It's called Te Matau ā Pohe, or "The Fishhook of Pohe", and once you see it, it's easy to understand how one Northland town's new bridge got its name.
Thousands of Whangarei residents gathered to celebrate the completion of the project, and while it's been built to alleviate traffic, its design is stopping traffic too.
This morning, Te Matau ā Pohe lifted to allow a flotilla of waka, boats, kayaks and even paddle-boarders through as part of the opening ceremony.
"With this bridge we're lifting innovation," says Whangarei district councillor Jeroen Jongejans. "We lifted the local economy by 17.5 million, and we lift the way people look at Whangarei. It's very broad, very positive and it's the catalyst for a lot of new things in Whangarei."

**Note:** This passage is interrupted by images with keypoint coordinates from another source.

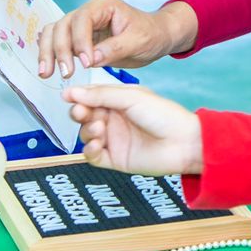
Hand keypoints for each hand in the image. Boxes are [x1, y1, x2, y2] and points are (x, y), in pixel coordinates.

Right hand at [37, 0, 193, 78]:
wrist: (156, 37)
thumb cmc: (151, 34)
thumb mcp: (138, 41)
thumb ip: (114, 49)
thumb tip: (90, 59)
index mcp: (103, 5)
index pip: (82, 19)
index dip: (80, 41)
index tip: (87, 63)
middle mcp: (88, 11)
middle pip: (63, 25)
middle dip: (60, 49)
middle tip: (65, 72)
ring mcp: (81, 25)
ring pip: (54, 32)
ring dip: (48, 52)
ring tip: (46, 73)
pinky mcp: (78, 39)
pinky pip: (58, 42)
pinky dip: (51, 54)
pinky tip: (47, 69)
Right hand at [64, 82, 202, 175]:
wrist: (184, 143)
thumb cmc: (164, 115)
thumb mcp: (132, 97)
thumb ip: (101, 95)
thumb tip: (72, 92)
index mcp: (119, 100)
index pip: (91, 96)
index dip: (79, 96)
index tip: (67, 96)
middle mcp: (115, 119)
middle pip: (85, 116)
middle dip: (80, 113)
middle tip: (81, 113)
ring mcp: (114, 139)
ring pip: (87, 135)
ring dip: (87, 131)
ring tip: (99, 129)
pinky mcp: (115, 159)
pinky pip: (93, 155)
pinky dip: (89, 149)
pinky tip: (97, 144)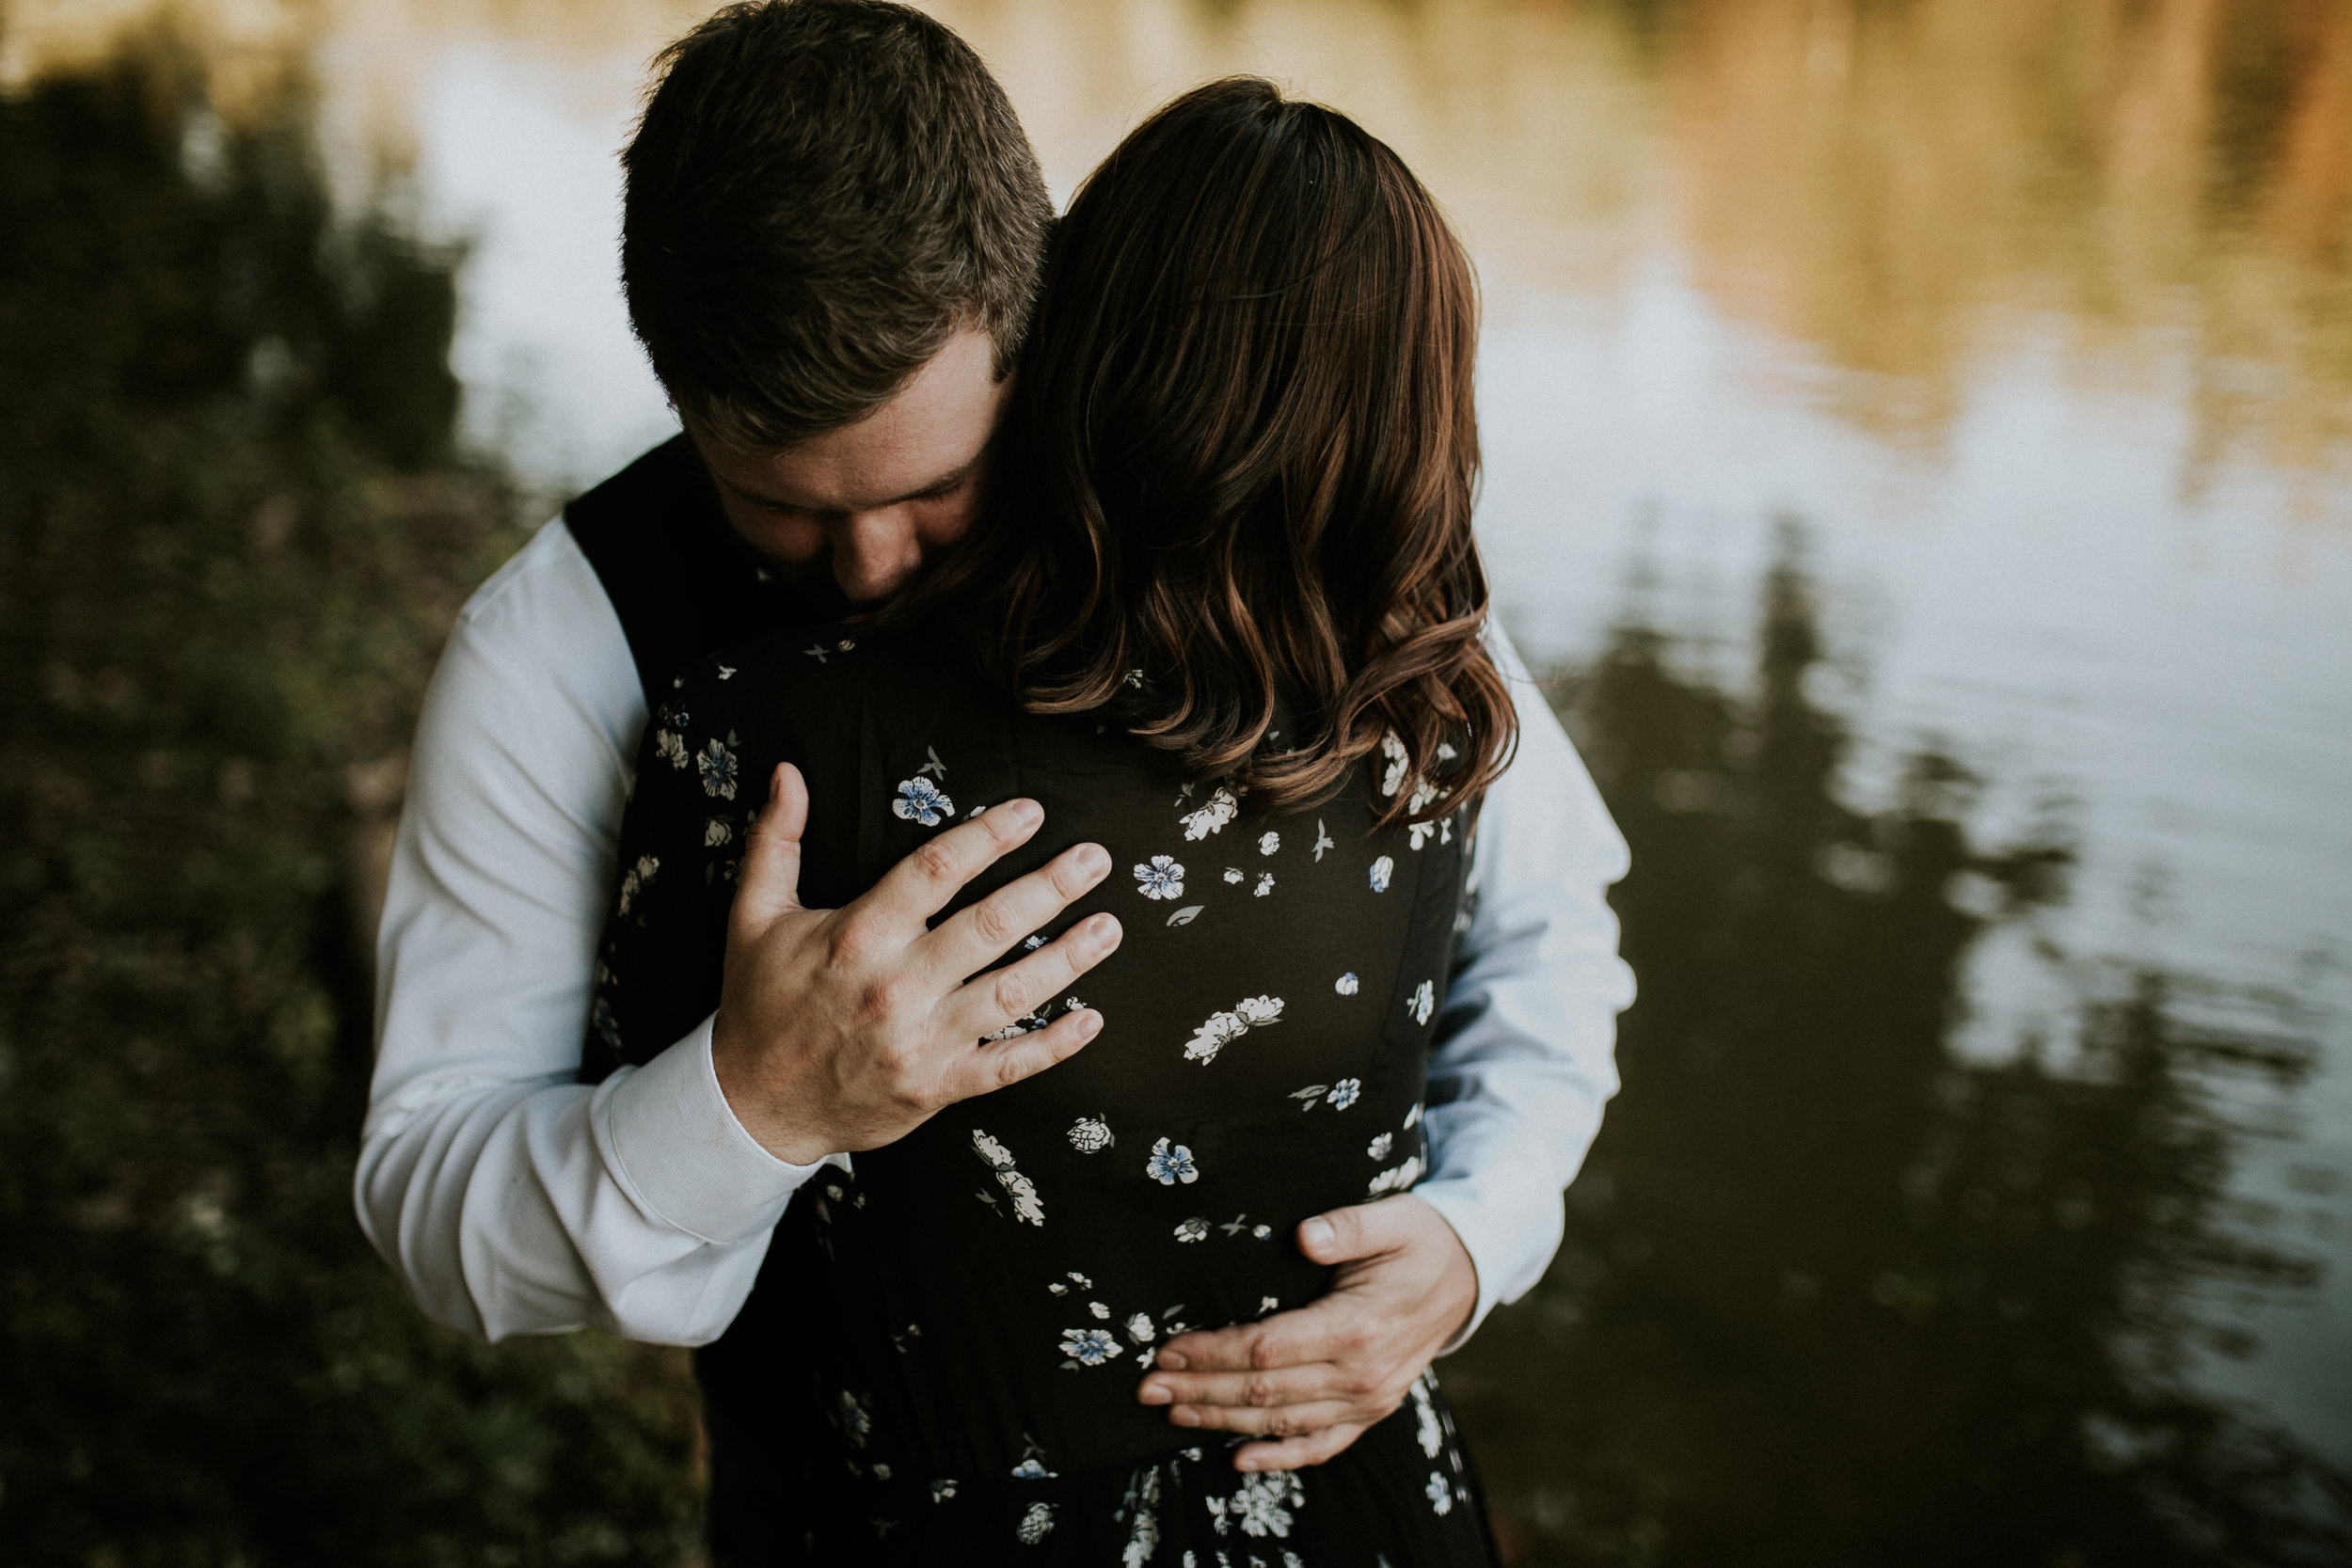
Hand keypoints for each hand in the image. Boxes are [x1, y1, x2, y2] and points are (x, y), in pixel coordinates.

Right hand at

A parade kicked off festivities on the bridge, and vintage cars, trucks and motorbikes became the first vehicles to cross.
The river crossing is 285-metres long. It cost just over $30 million and was built mainly by local companies.
The bridge connects the industrial side of Whangarei with the airport. The distinctive fishhook-shaped counterweights are the idea of British architect Martin Knight, who's created masterpieces around the world.
"When I was looking into aspects of this place that were really important, so the relationship with the coast and the river and the cultural history, the fishhook motif came up quite frequently," says Mr Knight. "It's something that is stylised and used often in ceremonial representation."
Whangarei residents 3 News spoke to were proud of their new landmark. They say it is a "wonderful achievement for little Whangarei" that "gets traffic moving and hopefully drives the economy".
Locals hope it will become a piece of identity for Whangarei.